The researchers report their findings in the March 15 issue of the Journal of Clinical Investigation (JCI). The lead authors are Holtzman and scientists Kelly R. Bales and Steven Paul of Lilly Research Laboratories in Indianapolis.
ApoE is found in the lipid-protein complexes that move lipids around the body, and the most common form is apoE3. In 1993, scientists discovered that people with a version called apoE4 are at risk for developing Alzheimer’s disease at an earlier age than people with apoE3 or apoE2. They speculated that apoE and amyloid-beta peptide might interact, though this was not clear.
Holtzman inserted the gene for human apoE into mice that were unable to make their own apoE. Then he and his colleagues at Lilly crossbred these animals with mice that made human amyloid-beta peptide.
The latter develop amyloid plaques in the brain by 9 months of age. But the mice that also made human apoE3 or human apoE4 had no amyloid plaques by that time. "At this early time point, human apoE is somehow enhancing amyloid clearance and/or decreasing fibril formation," Holtzman says. The amyloid in plaques takes the form of fibrils.
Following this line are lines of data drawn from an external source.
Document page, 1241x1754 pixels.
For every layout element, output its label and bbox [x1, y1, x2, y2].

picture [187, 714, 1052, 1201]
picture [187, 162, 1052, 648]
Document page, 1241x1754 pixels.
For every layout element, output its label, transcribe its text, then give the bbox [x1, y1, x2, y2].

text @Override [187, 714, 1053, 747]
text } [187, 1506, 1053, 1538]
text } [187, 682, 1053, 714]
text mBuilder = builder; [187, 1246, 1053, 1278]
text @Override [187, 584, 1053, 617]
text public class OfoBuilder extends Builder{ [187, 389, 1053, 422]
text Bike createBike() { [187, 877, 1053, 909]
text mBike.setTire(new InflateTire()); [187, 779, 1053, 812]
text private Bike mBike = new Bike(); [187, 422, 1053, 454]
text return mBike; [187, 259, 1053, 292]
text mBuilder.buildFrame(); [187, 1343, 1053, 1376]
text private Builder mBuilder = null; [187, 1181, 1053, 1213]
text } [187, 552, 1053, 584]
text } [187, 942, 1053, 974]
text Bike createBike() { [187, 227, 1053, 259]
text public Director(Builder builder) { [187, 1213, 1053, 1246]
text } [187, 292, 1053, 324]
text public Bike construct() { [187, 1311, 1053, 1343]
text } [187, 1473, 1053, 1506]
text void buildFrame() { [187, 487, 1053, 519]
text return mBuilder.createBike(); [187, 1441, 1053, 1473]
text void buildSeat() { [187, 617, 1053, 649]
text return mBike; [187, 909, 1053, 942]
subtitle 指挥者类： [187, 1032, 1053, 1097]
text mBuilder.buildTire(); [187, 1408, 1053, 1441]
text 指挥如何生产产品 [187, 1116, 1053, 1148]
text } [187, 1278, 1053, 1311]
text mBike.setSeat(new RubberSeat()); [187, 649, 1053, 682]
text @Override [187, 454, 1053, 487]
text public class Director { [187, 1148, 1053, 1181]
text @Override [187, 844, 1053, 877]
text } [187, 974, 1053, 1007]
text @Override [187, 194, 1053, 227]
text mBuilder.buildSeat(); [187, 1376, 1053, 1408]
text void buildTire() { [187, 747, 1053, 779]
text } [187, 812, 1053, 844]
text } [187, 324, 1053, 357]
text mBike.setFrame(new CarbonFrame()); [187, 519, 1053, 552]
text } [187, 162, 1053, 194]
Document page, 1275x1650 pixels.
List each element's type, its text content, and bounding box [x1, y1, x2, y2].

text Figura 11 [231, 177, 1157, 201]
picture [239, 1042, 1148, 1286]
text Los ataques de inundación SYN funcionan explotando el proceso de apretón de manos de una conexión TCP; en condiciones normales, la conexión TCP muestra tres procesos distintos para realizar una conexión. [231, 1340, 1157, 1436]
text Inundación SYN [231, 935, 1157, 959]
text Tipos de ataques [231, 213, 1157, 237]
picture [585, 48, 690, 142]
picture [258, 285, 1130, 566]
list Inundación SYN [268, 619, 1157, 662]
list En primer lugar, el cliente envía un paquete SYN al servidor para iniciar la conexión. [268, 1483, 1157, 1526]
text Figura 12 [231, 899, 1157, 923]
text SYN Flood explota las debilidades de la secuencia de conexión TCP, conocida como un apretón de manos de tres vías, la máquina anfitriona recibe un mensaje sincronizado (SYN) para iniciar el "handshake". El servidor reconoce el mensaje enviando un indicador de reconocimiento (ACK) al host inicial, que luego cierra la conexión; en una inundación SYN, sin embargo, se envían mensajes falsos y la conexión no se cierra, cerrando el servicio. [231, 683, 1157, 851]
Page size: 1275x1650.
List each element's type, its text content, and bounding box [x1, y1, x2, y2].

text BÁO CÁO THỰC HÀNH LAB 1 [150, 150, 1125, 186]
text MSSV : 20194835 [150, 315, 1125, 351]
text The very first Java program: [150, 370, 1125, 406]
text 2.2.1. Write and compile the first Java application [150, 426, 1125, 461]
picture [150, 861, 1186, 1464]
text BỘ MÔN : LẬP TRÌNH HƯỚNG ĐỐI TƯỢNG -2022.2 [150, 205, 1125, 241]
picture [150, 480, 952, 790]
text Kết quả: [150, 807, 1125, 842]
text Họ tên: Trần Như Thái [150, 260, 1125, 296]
This finding was surprising because the Lilly researchers previously had found that mice with the human amyloid gene deposit less amyloid-beta peptide when their apoE gene is missing.
In the JCI paper, the researchers suggest that human apoE particles might somehow remove amyloid out of incipient plaques the way it removes cholesterol out of atherosclerotic plaques in arteries. "This suggests the intriguing possibility that raising levels of apoE might slow the onset or progression of Alzheimer’s disease," Holtzman says.
It is possible that apoE4 is a risk factor for Alzheimer’s because it does not prevent amyloid deposition as efficiently as apoE3 rather than because it somehow damages brain cells. To find out if this could be the case, the researchers are extending their studies of the apoE3 and apoE4 mice, which eventually do deposit amyloid.
Grants from the National Institute on Aging, the Alzheimer’s Association, the Ruth K. Broad Foundation and a Paul Beeson Scholar Award from the American Federation for Aging Research supported this research.
Holtzman DM, Bales KR, Wu S, Bhat P, Parsadanian M, Fagan AM, Chang LK, Sun Y, Paul SM. Expression of human apolipoprotein E reduces amyloid-ί deposition in a mouse model of Alzheimer’s disease. Journal of Clinical Investigation, vol. 103, pp. R15 to R20.